Asprovalta (, Asproválta, ) is a town in the regional unit of Thessaloniki in northern Greece. It was the seat of the Agios Georgios municipality. Since the implementation of the Kallikratis Plan in January 2011, Asprovalta belongs to the Municipality of Volvi. Its population numbers 2,838 people.

History
Near the modern town, the ruins of a Roman station of the Via Egnatia are preserved which was called Pennana. According to a manuscript of Simonopetra monastery in Mount Athos, Asprovalta was built in the 16th century. Its first name was Aspra Valta. After the Asia Minor Disaster, 54 families from Erenköy of Troas (near the ancient city of Ophryneion) were installed forcefully in Asprovalta. Erenköy was located in an important geographical position from a military point of view. During WW1 near to the village a Turkish artillery had been settled, which was bombarded by the Allied ships. After the truce of Moudrou (30-10-1918) with which the war ended.

The settlement of Asia Minor refugees in Greece was one of the most important events of modern Greek history. Residents of Erenköy (most of them) were installed in rural and urban settlements all over Greece: Athens, Lamia, Kymi, Kalamata, Tripoli, Argos, Halkida, Crete.

But the most of the Erenkiotes gathered in Asprovalta in the prefecture of Thessaloniki, Kato Lakkovikia (Ophrynion) and at Nicaea after the second persecution.

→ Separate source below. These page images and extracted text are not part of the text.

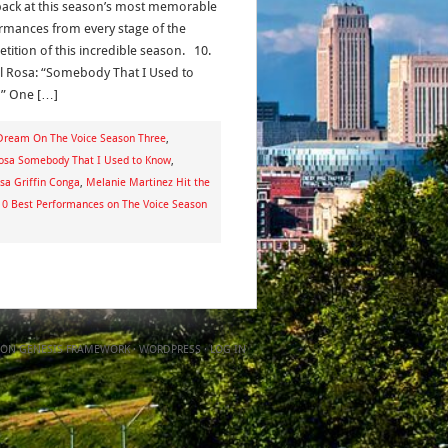
back at this season’s most memorable
rmances from every stage of the
tition of this incredible season. 10.
l Rosa: “Somebody That I Used to
” One […]
ream On The Voice Season Three
,
osa Somebody That I Used to Know
,
risa Griffin Conga
,
Melanie Martinez Hit the
10 Best Performances on The Voice Season
ON
GENESIS FRAMEWORK
·
WORDPRESS
·
LOG IN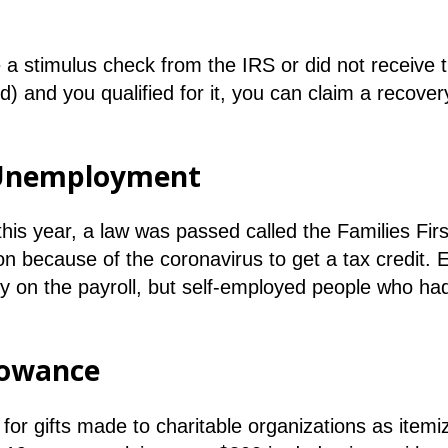
e a stimulus check from the IRS or did not receive
) and you qualified for it, you can claim a recover
d Unemployment
is year, a law was passed called the Families Fir
on because of the coronavirus to get a tax credit.
y on the payroll, but self-employed people who had
lowance
for gifts made to charitable organizations as itemiz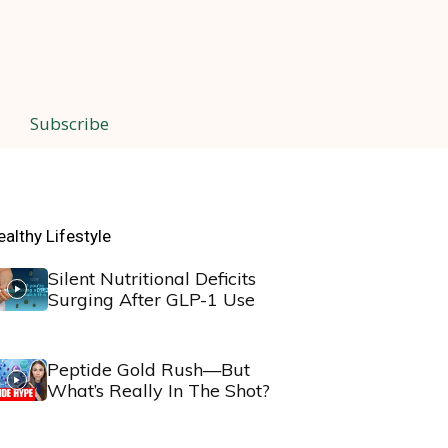
Subscribe
ealthy Lifestyle
Silent Nutritional Deficits
Surging After GLP-1 Use
Peptide Gold Rush—But
What’s Really In The Shot?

In September 1923 they arrived with the ship <<Elpidoforos>> to Stavros 54 refugee families from Erenköy who had fled from Imvros.

Testimonies from locals 
In 1915, during the second year of war, people were ordered to leave. We went to Karantina where we were waiting for the boats to take us· Greek ships came named <<Granikos/Γρανικός>> and  <<Βαρβάρα/Varvára>>. People who board on the first one went straight to Almyros. The other one that we got ontook us to Peiraeus and the went to Kalamata and we stayed there around 5 years.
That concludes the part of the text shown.